Virtual Programming Grants

CARES Act funding was used to create grant opportunities for libraries in Massachusetts to increase virtual programming in their communities. Libraries applied for grants to purchase recording equipment including cameras, microphones, and editing software; materials to create crafting and science kits that residents could pick up curbside; and to hire professionals to host events that were available to all Massachusetts residents through the MBLC’s Virtual Events Calendar.

In the Eighth Congressional District, libraries in Norwood, Quincy, and Wareham received a combined total of $9,442 in these grants.

Summer Distance Learning Grants

Libraries needed to adapt quickly to continue providing summer services that are expected by communities in a safe and accessible manner. To assist them, MBLC provided a total of $117,500 of CARES Act and LSTA funding to libraries that requested it to purchase summer reading tracking software Beanstack. This allowed summer reading to continue while children, teens, and adults were at home.

In addition, LSTA funding was used to support expanding the concept of summer learning in libraries beyond reading. In the Eighth Congressional District, the Scituate Town Library received a $1,070 Summer Learning grant.

LSTA Direct Grants to Libraries

Massachusetts uses LSTA funding to provide libraries with direct grants to meet the needs of their communities. There were 36 LSTA direct grants totaling $404,305 across the state in 2020.

Below are examples of direct grant funded projects in the Eighth Congressional District:

  • Serving Teens and Tweens - Canton Public Library

    The Canton Public Library has identified a need for tweens and teens that can best be addressed by expanding its services, programming, and materials to focus on issues related to mind, body, and world wellness. Having surveyed young people that are current library users and those that are not, the Library is aware of their feelings of overwhelming stress and anxiety. As an already trusted institution, teens and tweens know the Library is here to help. This project will focus on providing opportunities to improve the health and happiness of young patrons, as well as encourage more meaningful engagement among the regular young adults the Library serves every day.

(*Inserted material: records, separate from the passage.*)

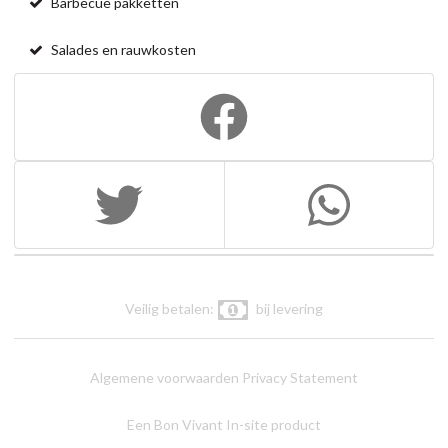
Barbecue pakketten
Salades en rauwkosten
Veilig betalen:
bij levering
Algemene voorwaarden
Privacy Statement
Een Bon Vivant In-site product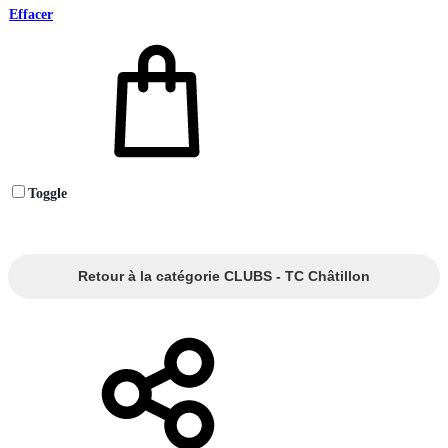
Effacer
Toggle
Retour à la catégorie CLUBS - TC Châtillon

  • Protecting Priority Collections Massachusetts Eye and Ear – Howe Library, Boston

    The Howe Library will improve preservation and access to the collections in the Abraham Pollen Archives by implementing the recommendations from a previous Preservation Needs Assessment. This will improve intellectual control and access to the recently rediscovered, internationally significant, and at-risk medical instrument collection. This project will help the Library provide a safer environment for the Archives and provide increased access to a truly unique special collection, supporting research and engagement from the entire Massachusetts Eye and Ear community, outside researchers, and the general public.